Big Data at Accenture started about two and a half years ago, that’s when I joined. The main objective is to explore the role of distributed technologies in corporate enterprises to see if there is a role for such technologies, and how they can fill the gaps that are left when using traditional technologies or databases.
That’s the main purpose, and mainly we’ve been looking at projects involving Hadoop and Cassandra along with some of the other technologies. But these are the two main that we have had a chance to focus on and most of the projects have been around these two technologies.
Most of the conversations start off with use case because people have been bombarded with a plethora of distributed technologies and always the first thing that they have to do is select the right technology.
Specifically for Cassandra, the main use case has been around ingestion. If you have a need to ingest data at a really phenomenal speed, and you want some sort of high availability features, redundancy and reliability Cassandra shines really well. One of the projects we were working on was using a traditional relational technology. The speed of incoming messages was just too much for the system to handle. The other thing was the system was architected across two different geographically separate data centers.
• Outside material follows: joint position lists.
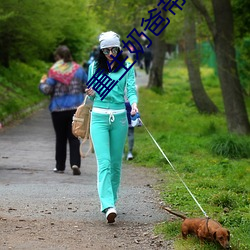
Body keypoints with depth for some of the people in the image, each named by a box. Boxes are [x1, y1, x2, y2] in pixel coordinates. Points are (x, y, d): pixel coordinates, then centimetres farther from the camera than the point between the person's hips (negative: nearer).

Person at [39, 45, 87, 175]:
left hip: (58, 109, -2)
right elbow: (87, 87, 6)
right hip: (76, 108, 2)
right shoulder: (78, 69, 2)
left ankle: (60, 166, 16)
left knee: (60, 138, 10)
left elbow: (47, 90, -11)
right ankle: (75, 163, -14)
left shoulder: (54, 71, -9)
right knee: (74, 137, 3)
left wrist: (42, 83, 9)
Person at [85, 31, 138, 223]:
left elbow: (131, 89, -5)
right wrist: (91, 93, -9)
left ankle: (111, 199, 22)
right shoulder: (94, 67, 8)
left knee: (116, 163, 7)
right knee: (104, 162, -13)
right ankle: (108, 206, -24)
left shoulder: (127, 68, 4)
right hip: (99, 117, -1)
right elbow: (92, 93, 15)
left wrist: (134, 104, -26)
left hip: (119, 118, 1)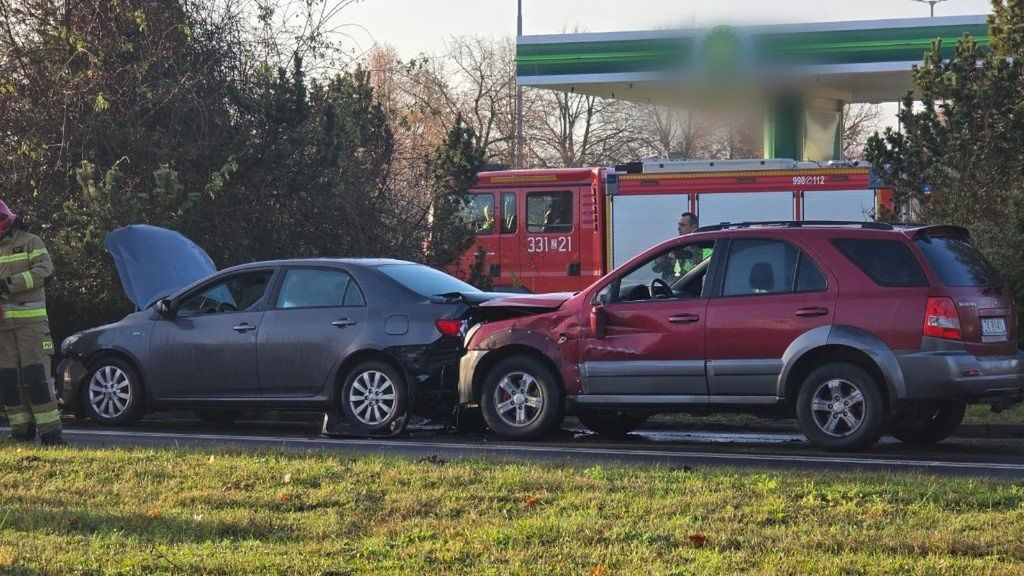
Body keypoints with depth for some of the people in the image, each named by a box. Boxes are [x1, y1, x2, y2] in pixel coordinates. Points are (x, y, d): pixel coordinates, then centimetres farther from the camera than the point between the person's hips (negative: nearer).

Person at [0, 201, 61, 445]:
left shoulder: (29, 242, 2)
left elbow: (44, 270, -11)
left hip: (30, 321, -6)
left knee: (36, 375, -11)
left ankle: (50, 431, -10)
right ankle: (22, 430, 8)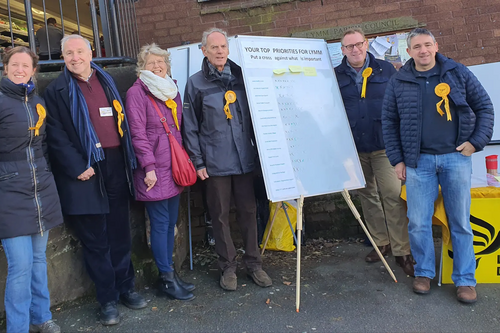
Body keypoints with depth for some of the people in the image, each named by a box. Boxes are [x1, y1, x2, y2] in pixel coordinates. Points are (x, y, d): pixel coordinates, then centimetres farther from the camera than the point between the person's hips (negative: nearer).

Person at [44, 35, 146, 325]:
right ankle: (108, 299, 16)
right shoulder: (57, 91, 1)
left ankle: (126, 287, 26)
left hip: (116, 166, 4)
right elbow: (56, 136, -6)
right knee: (95, 240, 3)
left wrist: (129, 158, 6)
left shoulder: (107, 82, 15)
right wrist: (77, 168, -15)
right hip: (85, 171, -3)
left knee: (120, 234, 11)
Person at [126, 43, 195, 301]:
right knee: (160, 223, -1)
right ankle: (167, 279, 10)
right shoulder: (137, 93, -6)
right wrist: (149, 166, -16)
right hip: (154, 170, -7)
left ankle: (169, 272, 24)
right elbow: (137, 133, -11)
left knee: (171, 223, 12)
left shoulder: (172, 91, 15)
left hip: (174, 168, 7)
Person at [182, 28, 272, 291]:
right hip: (215, 162, -2)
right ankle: (227, 267, 21)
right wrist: (198, 162, -4)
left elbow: (254, 115, 13)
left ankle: (253, 263, 23)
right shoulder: (196, 83, 1)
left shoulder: (240, 77, 9)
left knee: (248, 211, 8)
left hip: (245, 158, 2)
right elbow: (190, 127, 0)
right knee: (220, 215, 6)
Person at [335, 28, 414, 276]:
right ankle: (381, 242, 25)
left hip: (384, 145, -2)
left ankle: (402, 251, 1)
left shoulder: (386, 70, 5)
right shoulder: (336, 76, 6)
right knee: (367, 195, 11)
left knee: (392, 194, -8)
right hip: (354, 148, 2)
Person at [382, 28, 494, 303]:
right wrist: (397, 159, 3)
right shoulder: (398, 82, 5)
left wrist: (476, 141, -2)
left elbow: (484, 106, 9)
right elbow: (389, 122, 8)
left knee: (460, 221, 5)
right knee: (418, 222, 1)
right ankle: (424, 272, 21)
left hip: (455, 157, 0)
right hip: (418, 161, 0)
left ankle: (465, 280, 18)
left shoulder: (458, 73, 4)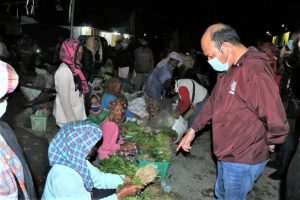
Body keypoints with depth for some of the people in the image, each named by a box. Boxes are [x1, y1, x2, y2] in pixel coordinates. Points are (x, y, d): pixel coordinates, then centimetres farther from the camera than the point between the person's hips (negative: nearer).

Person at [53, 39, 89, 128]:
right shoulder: (64, 71, -20)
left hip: (76, 115, 8)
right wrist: (72, 121, -19)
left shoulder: (73, 68, 6)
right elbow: (64, 99, -21)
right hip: (68, 119, -8)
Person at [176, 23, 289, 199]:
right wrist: (193, 129, 14)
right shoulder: (228, 69, 4)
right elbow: (214, 102, 15)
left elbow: (277, 123, -29)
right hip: (225, 156, 8)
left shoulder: (256, 72, -28)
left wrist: (268, 143, -9)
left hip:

Collecting the data from the two data centers and combining them into a single source of truth was becoming a very difficult proposition. In a case like this, Cassandra’s ability to ingest the data at high speed as well as providing a singular source across two completely different data centers over a thousand miles apart really fit the bill very well.
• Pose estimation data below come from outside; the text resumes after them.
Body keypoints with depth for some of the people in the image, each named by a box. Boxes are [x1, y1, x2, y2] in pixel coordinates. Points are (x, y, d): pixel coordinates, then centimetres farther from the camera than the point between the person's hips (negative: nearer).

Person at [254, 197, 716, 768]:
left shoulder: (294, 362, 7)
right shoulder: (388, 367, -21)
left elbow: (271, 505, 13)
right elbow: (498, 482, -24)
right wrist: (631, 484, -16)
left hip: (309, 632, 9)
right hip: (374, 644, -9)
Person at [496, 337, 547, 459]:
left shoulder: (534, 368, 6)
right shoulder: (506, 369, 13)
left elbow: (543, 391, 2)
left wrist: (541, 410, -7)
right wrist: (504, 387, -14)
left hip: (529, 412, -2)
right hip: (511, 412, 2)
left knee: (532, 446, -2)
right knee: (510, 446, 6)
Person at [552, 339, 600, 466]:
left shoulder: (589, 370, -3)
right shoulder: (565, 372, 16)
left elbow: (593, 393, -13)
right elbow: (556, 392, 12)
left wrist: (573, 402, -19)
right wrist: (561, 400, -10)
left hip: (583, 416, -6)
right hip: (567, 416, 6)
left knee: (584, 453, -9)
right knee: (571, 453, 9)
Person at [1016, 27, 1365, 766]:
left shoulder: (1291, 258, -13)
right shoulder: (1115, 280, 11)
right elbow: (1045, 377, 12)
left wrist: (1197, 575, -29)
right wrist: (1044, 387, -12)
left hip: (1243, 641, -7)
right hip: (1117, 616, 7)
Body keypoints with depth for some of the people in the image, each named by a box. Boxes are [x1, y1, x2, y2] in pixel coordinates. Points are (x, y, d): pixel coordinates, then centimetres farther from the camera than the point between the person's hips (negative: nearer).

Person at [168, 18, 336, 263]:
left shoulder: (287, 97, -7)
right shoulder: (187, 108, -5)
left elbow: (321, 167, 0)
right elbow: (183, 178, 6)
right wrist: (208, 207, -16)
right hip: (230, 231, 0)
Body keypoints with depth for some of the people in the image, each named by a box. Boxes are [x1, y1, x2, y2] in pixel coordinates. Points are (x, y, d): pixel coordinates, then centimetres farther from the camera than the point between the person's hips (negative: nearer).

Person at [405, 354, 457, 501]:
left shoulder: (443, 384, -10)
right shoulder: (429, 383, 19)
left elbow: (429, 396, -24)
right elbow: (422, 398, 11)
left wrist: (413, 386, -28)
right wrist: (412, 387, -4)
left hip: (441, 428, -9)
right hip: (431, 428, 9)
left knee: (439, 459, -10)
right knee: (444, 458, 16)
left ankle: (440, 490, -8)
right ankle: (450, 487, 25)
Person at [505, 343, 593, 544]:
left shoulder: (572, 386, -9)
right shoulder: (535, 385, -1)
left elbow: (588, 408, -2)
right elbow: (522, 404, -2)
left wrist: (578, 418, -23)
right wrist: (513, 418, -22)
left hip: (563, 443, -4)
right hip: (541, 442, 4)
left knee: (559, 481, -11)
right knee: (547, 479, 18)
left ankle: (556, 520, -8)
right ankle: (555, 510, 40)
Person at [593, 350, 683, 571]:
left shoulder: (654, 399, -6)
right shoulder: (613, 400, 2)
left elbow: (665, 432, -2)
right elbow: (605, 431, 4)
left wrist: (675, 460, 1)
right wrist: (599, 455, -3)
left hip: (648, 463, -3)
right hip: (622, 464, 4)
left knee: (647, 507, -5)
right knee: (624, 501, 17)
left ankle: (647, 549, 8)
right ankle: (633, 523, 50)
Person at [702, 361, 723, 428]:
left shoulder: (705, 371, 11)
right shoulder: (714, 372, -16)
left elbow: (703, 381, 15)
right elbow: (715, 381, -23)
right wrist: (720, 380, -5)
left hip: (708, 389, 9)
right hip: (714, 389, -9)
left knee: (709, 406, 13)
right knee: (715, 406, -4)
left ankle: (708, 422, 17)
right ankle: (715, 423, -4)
I think in this case specifically in the context of the new technologies, it’s a different ball game compared to something like Oracle because those technologies have been around for a long time. If somebody makes a decision to install and use Oracle or SAP, it’s a well-understood decision.
But in the new technology space, there are so many questions that clients have, and these technologies have not yet been tried out to that extent. Most of the times we get involved right from the beginning or conception phase all the way up to the implementation. Right from proposing that, “Okay, if you are having a problem like this, then Cassandra is the solution to try out” and then doing a pilot or proof of concept demonstrating that it can achieve the speed that you were proposing or shooting for. Let’s say 5,000-20,000 messages per second, and then showing that it can work across different centers.
Also we get involved in the acquisition of hardware which might involve specific or specialized components such as SSDs all the way up to testing and finally deploying to production. This entire assembly line or chain of task, we’ve seen that we have to be involved as practitioners in this case specifically because it’s such a new technology.
One thing that I really like about Cassandra and the reason for its successful deployment is the elegance of software in terms of how it works during the implementation stage. The number of moving parts and the way it is set up and runs is really elegant compared to other systems. The amount of configuration that is needed, the amount of parts that are required to be run is very minimal in relation to some of the technologies. That makes it a really beautiful that is well thought-out in terms of its design.
The one area that people really need to focus on is the data modeling. Data modeling actually gains a lot more importance contrary to common belief in the case of Cassandra. One of the most important activities I would say would be to model to the schema based on what sort of question that business is interested in asking. How is the system is going to be used? What sort of reports and queries would be run against it? Then finalize the schema and putting time into that process upfront would really help in terms of a delivering a implementation.